China has proposed the resumption of six-party nuclear disarmament talks in February when North Korean leader Kim Jong-Il visited Beijing this week, a South Korean newspaper says.


Chinese President Hu Jintao (R) with North Korean leader Kim Jong Il. China has proposed the resumption of six-party nuclear disarmament talks in February when North Korean leader Kim Jong-Il visited Beijing this week, a South Korean newspaper says. [AFP/File]
 

The JoongAng newspaper quoted a diplomatic source as saying China had asked North Korea to return to the six-party forum during the second week of February.

Prospects for new six-party talks on ending North Korea's nuclear weapons drive heightened this week after Kim met Chinese President Hu Jintao and agreed to push for "a negotiated peaceful solution to the issue".

South Korean officials, however, believe the resumption of talks remains uncertain due to a standoff over US financial sanctions on North Korea for alleged counterfeiting and money laundering activities, the newspaper said.

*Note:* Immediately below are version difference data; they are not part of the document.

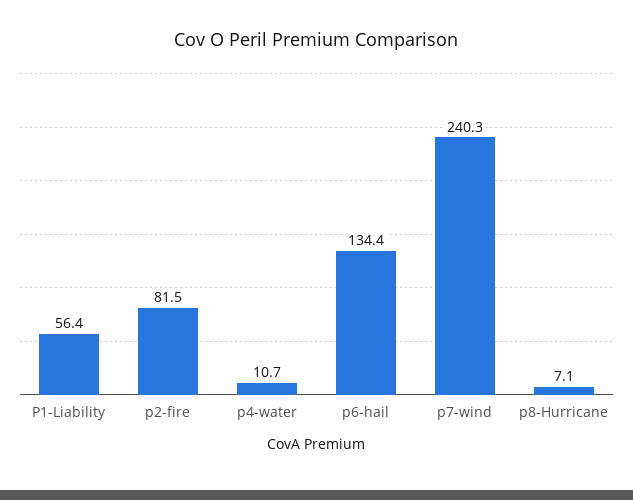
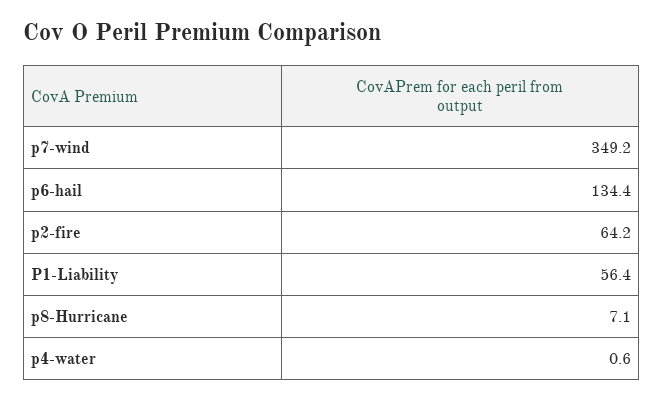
  {
    "P1-Liability": 56.4,
-   "p2-fire": 81.5,
+   "p2-fire": 64.2,
-   "p4-water": 10.7,
+   "p4-water": 0.6,
    "p6-hail": 134.4,
-   "p7-wind": 240.3,
+   "p7-wind": 349.2,
    "p8-Hurricane": 7.1
  }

North Korea has said it would only return to the six-party talks involving the United States, China, the two Koreas, Japan and Russia if Washington lifted the sanctions.

Meanwhile, a senior US State Department official told Japan's Kyodo news agency: "I think that there was a suggestion. The Chinese had talked about early February."

"We reaffirm the fact that we're ready to go to Beijing in early February, but there's not yet agreement," the unnamed official was quoted as saying.

At talks this week in Washington, US Secretary of State Condoleezza Rice and her South Korean counterpart Ban Ki-Moon called for a resumption in talks to break the impasse over the three-year-old crisis.

Rice said Pyongyang had received a clear message from the international community on the need for a nuclear-free Korean peninsula.

"We both urge the North Koreans to come back to the talks without conditions, because North Korea also is being told by the international community that it has to be a Korean peninsula that is free of nuclear weapons and that North Korea must dismantle its nuclear programs," Rice said.

In September, North Korea agreed in principle to give up its nuclear weapons program in return for a US security guarantee and other economic and diplomatic benefits. But the last round of six-way talks ended in stalemate in November.

The United States has blacklisted eight North Korean companies, accusing Pyongyang of manufacturing counterfeit US dollar bills and using a Macau bank as a front for money-laundering.

The US Treasury on Friday urged Asia to take defensive measures against North Korea's illicit activities, after Daniel Glaser, the deputy assistant secretary for terrorist financing and financial crimes, visited Hong Kong and Macau.

Glaser discussed with officials in the southern Chinese territories how to cooperate on controls against money laundering and terrorist financing, a Treasury statement said.